+++ Source records

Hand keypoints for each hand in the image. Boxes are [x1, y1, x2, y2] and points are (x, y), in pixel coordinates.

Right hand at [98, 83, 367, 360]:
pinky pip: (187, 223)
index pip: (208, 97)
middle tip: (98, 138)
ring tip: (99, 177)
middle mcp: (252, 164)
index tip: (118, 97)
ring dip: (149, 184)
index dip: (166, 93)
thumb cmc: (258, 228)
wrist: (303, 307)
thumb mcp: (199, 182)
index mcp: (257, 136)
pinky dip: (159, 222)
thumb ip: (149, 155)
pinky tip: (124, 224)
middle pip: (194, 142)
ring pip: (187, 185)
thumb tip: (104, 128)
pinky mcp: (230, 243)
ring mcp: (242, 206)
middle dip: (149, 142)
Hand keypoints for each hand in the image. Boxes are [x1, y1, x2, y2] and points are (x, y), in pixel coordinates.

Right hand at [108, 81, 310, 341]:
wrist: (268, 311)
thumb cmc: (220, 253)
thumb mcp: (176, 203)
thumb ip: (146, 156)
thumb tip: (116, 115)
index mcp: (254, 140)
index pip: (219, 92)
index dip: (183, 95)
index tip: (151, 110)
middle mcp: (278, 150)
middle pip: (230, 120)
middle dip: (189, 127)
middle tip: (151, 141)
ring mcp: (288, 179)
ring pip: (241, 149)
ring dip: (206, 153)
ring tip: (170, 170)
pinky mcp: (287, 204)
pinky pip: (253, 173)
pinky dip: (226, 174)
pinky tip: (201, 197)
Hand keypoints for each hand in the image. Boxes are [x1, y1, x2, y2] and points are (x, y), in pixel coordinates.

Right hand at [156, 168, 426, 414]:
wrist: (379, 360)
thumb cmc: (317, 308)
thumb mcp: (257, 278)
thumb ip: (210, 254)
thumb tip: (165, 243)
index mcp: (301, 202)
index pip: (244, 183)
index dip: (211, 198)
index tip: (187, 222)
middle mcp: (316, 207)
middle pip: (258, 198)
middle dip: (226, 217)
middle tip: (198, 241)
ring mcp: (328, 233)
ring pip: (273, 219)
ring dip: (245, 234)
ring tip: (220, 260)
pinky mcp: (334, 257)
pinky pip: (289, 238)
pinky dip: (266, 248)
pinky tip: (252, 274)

++++++
+++ Source records

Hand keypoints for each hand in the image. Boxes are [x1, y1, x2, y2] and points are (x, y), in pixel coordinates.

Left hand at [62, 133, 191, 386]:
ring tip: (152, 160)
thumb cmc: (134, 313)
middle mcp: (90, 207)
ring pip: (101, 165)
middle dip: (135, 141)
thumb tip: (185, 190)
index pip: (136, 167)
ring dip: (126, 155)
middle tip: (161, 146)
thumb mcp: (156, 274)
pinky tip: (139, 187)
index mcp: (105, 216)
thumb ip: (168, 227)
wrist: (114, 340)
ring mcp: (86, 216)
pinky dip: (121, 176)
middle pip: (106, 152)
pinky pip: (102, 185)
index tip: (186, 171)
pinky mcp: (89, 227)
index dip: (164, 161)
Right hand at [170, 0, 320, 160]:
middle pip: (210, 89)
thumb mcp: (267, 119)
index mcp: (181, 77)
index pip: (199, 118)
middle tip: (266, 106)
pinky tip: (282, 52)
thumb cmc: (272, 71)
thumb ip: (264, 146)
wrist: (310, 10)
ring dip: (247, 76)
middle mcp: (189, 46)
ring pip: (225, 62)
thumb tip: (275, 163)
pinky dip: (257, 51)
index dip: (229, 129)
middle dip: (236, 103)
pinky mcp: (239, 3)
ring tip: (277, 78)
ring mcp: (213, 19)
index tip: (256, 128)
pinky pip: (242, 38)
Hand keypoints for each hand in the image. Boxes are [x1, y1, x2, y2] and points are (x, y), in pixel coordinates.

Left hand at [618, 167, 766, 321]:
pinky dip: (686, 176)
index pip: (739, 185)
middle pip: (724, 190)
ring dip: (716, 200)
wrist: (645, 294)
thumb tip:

++++++
+++ Source records

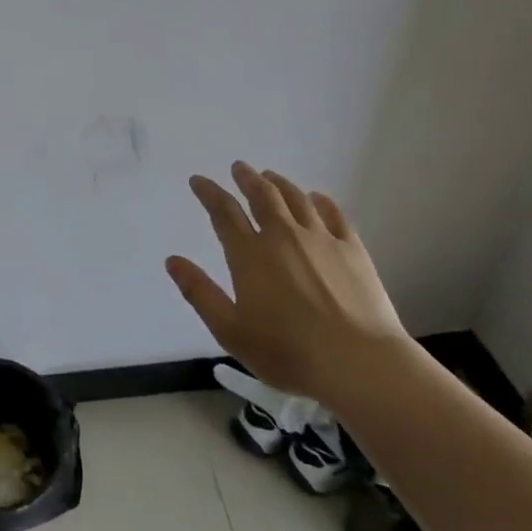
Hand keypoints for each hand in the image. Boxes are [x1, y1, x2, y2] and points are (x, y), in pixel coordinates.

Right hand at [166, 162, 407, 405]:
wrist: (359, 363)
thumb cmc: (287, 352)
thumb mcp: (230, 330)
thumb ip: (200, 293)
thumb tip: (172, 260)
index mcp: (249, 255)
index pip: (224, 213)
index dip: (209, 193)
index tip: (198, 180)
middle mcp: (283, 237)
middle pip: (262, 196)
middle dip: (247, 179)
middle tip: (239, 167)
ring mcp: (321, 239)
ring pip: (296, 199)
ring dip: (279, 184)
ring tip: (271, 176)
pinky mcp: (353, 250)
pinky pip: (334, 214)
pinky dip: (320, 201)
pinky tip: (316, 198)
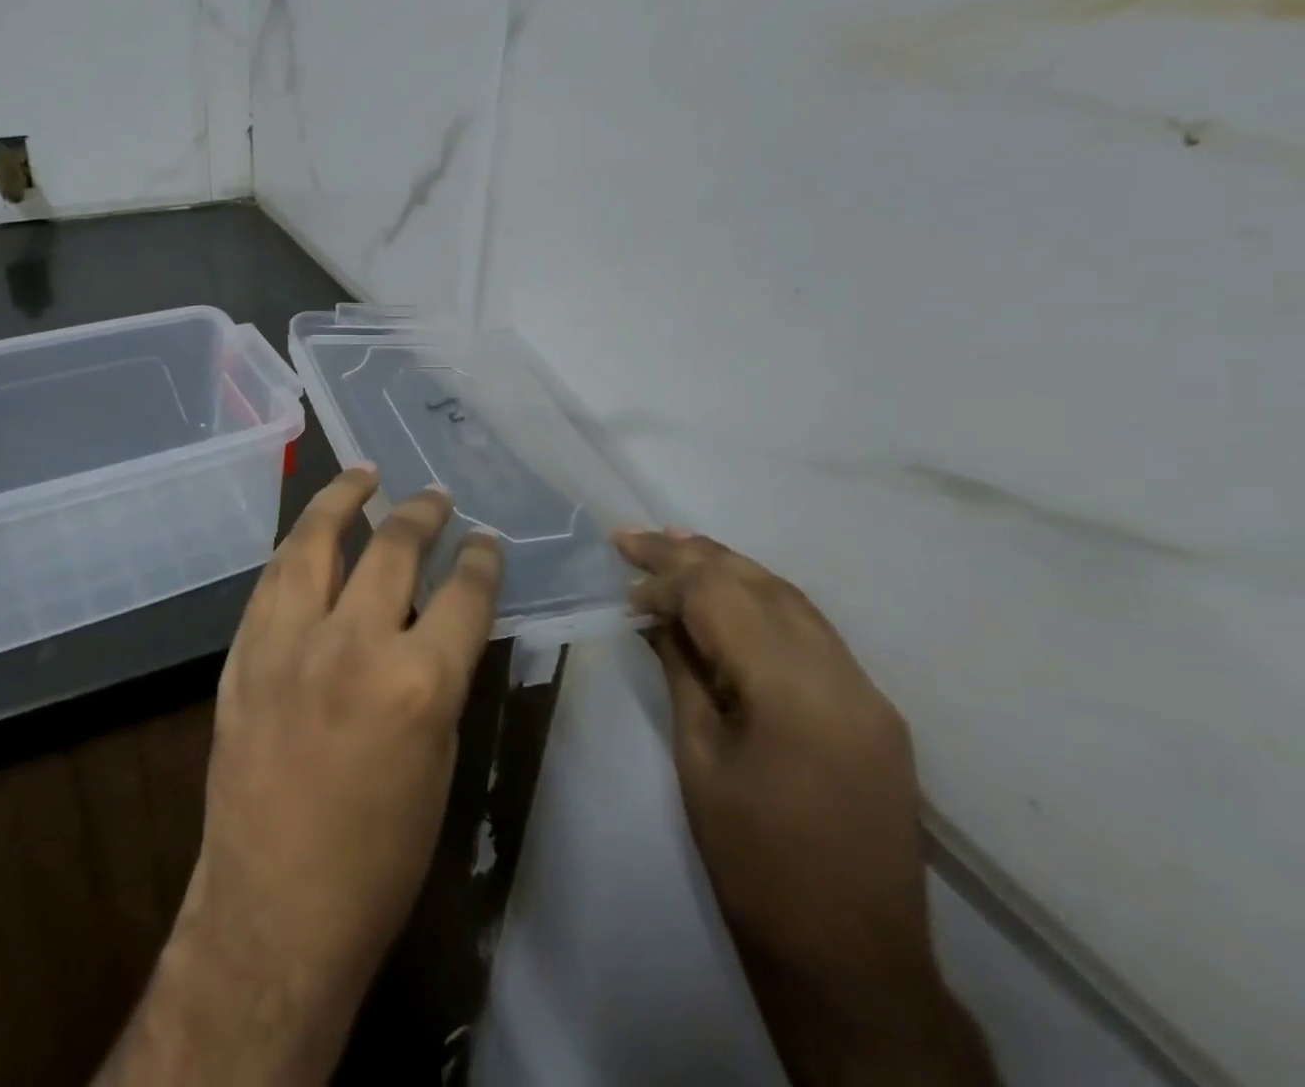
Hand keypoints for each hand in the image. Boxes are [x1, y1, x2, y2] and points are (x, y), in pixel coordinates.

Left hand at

++++++

# Description of the task:
From the data above, output exactly the lines between the one containing "index mcp: (249, 255)" and the one containing "pinky tip: (316, 198)", counting both of them.

# Written response:
index mcp: (249, 255)
index pip: (224, 213)
index dip: (209, 193)
index tip: (198, 180)
middle mcp: (283, 237)
middle pip: (262, 196)
middle dip: (247, 179)
middle tip: (239, 167)
ring mcp: (321, 239)
ring pip: (296, 199)
ring dip: (279, 184)
ring tip: (271, 176)
pinky mcp: (353, 250)
pinky pip: (334, 214)
pinky dip: (320, 201)
pinky tip: (316, 198)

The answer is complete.